*TEXT SEGMENT*:

▼

Not surprisingly, Kristin is doing what we studied to do.. creating and teaching and learning and inspiring.. and hasn't lost one ounce of energy in the process. I have to admit I'm jealous of her ability and talent.. and her drive to get there because I certainly felt like I couldn't keep trying forever and eventually had to have some sort of back up plan, which is mediocre and stagnant at best these days. But I didn't want to wait on tables for the rest of my life and thought I'd better learn some other skills that could get me by and maybe came with benefits.. like insurance and sick days. Whoa.. what a crazy idea!
But I'm not resentful or bitter about my path or how I'm paving it. I've always been a late bloomer of sorts so finding the right career for me, not to mention the right guy, right location.. might take me some extra time. I'm ok with that even if some days I wonder if any of it will ever come together..
And when I need a good kick in the pants, I've got my friends to remind me that I'm growing and challenging myself and I'm good enough as I am. And I have a Kristin who'll come to visit once in a while, complete with enough giggles to tide me over until my next fix.
Tanya: You drive like how I feel.
Kristin: Yeah, I feel safe when I drive with Miss D.
These are actual Real Life quotes spoken just moments apart by people riding in MY CAR! While I was driving it! AND with NO provocation from me WHATSOEVER! Of course there was an immediate stopping of the car when I hit the brakes because I was dying of the laughter that quickly followed and trying to prevent my own death from the SHOCK and oh yes, the AWE of it all while wishing I had a tape recorder and other witnesses and things of that nature because none of my other friends would ever believe this ever in their Whole Lives!
And then Kristin happily repeated it again to Keith after we met up for late-night coffee on Tuesday, to which he said dryly:
Keith: Uh.. I feel stressed when I'm in the car with Miss D.
..which I expected because hi, I can.. uh.. scare people and I'm a rather.. assertive driver, which this city sorely needs more of, in my humble opinion. I mean, I just want to get where I'm going and everyone is in my way.. so when I drive with other people..
I don't know how it happened.. that I was born a speed racer. I just don't. It's a gift I suppose..

As you can see, Kristin was not good at giving up and is slyly hiding the can of desperately needed caffeine-in-a-can because that's all we could find.. I ask you, what is the world coming to?!

▲

*DATASET CONTENT*:
▼

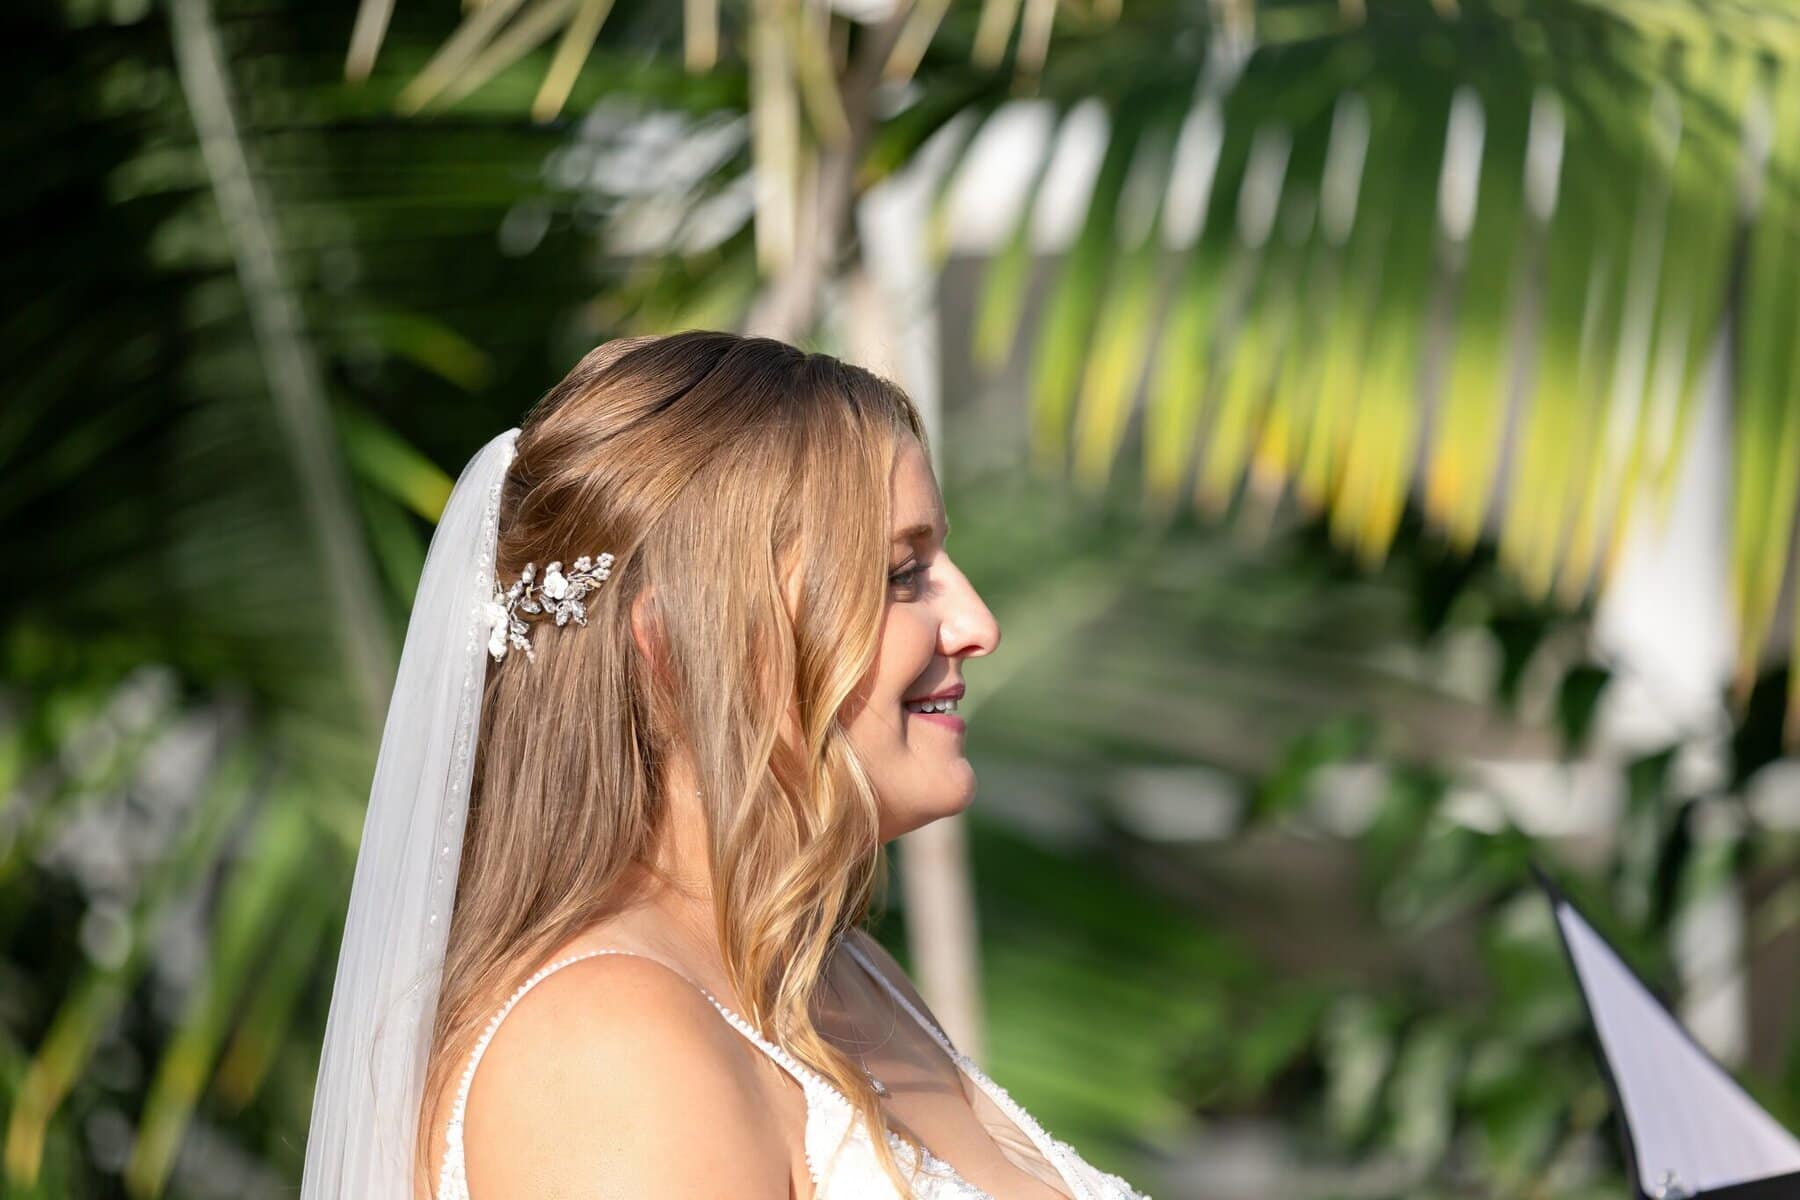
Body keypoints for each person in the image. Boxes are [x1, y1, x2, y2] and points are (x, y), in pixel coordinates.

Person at [299, 331, 1152, 1199]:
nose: (977, 622)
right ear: (676, 647)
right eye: (901, 574)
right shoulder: (605, 1055)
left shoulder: (838, 973)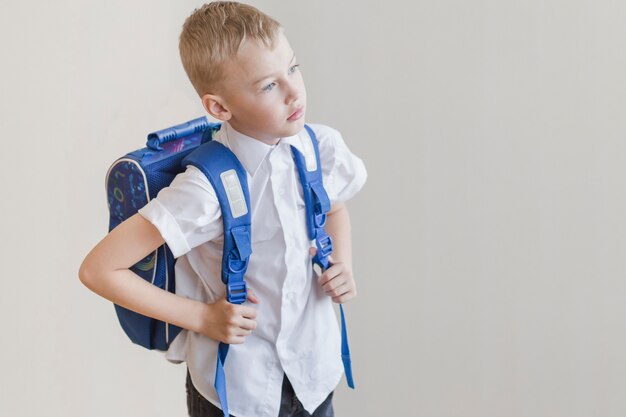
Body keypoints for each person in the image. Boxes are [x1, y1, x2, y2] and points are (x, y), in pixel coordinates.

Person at [78, 2, 367, 416]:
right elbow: (98, 269)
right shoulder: (206, 188)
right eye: (268, 85)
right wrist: (202, 318)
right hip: (237, 390)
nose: (293, 92)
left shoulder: (318, 147)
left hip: (314, 371)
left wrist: (343, 263)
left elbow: (334, 208)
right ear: (218, 108)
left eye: (293, 68)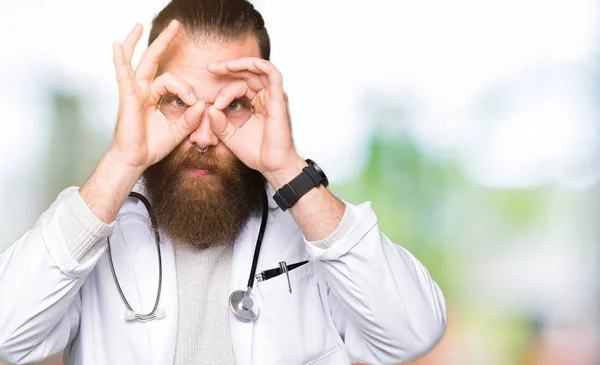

▲

*YOUR OBJECTIVE*: Pick up the blog post about Kristin's visit and Miss D's driving where it leaves off, and write the next part.

*YOUR RESPONSE*:
The night ended with a round table of friends sharing stories over coffee we finally found in the hipper area of the not-so-sleepy Capital Hill. Keith and Paul had just finished an improv workshop, Paul was heading out to San Francisco the next day for work, and both of the girls, who were also headed south, were continuing on their road trip to meet up with some of our old friends and teachers and take in some theatre at the Oregon Shakespeare Festival. None of this was especially significant, but I was just relishing the time with all of these people around me. Tho I didn't think of it then, it hit me a couple of days later that I've known Keith and Kristin both for about the same amount of time.. 17 years each.. almost as long as I've been alive, if you add them up. It was a quiet happiness I took in.. a good reminder of how much I love my friends, but even beyond that how every friend has the opportunity and capacity to become a long-term friend when their only purpose is to be in your company because they want to. And vice versa. It's pretty simple how just those two factors can bring people closer and then tie them together for years.
I dropped off everyone at Keith's home, after too much coffee and never enough Justin Timberlake and his Sexy Back, while still marveling at my Safety Skills. There were hugs and kisses goodbye for all and after I left and to the point I crawled into bed, we were still texting like excited school children.
What's not so surprising is I missed Kristin before she even left.. but what I figured out is that tho I'm madly in love with the friends that I've made here, I still crave the connections with the friends I made in college because we were all like-minded, but not so much that we were all the same. See.. I'm the hyper chihuahua in the group of my friends currently - at least most often - but in the theatre, um.. there were LOTS of chihuahuas. Ok.. dogs are probably a bad example here.. but you get what I'm saying. The things they talked about, what they were interested in - books, writing, theatre, poetry, arts, singing, directing, dancing, stupid musicals.. sure, my other friends could be and are interested in as well to a degree.. but theatre people are passionate about them.. in addition to already being extroverted, energetic, overly talkative and expressive to the point it could get annoying to.. well.. normal people.. So it was exciting to find others like me when I was just starting that direction, whom I had so much in common with and we strived together to learn and create and soak it all up like the eager sponges we were - before we learned to be jaded by rejections and before we lost some of our energy having to eventually earn a real living. Ok.. maybe that was just me.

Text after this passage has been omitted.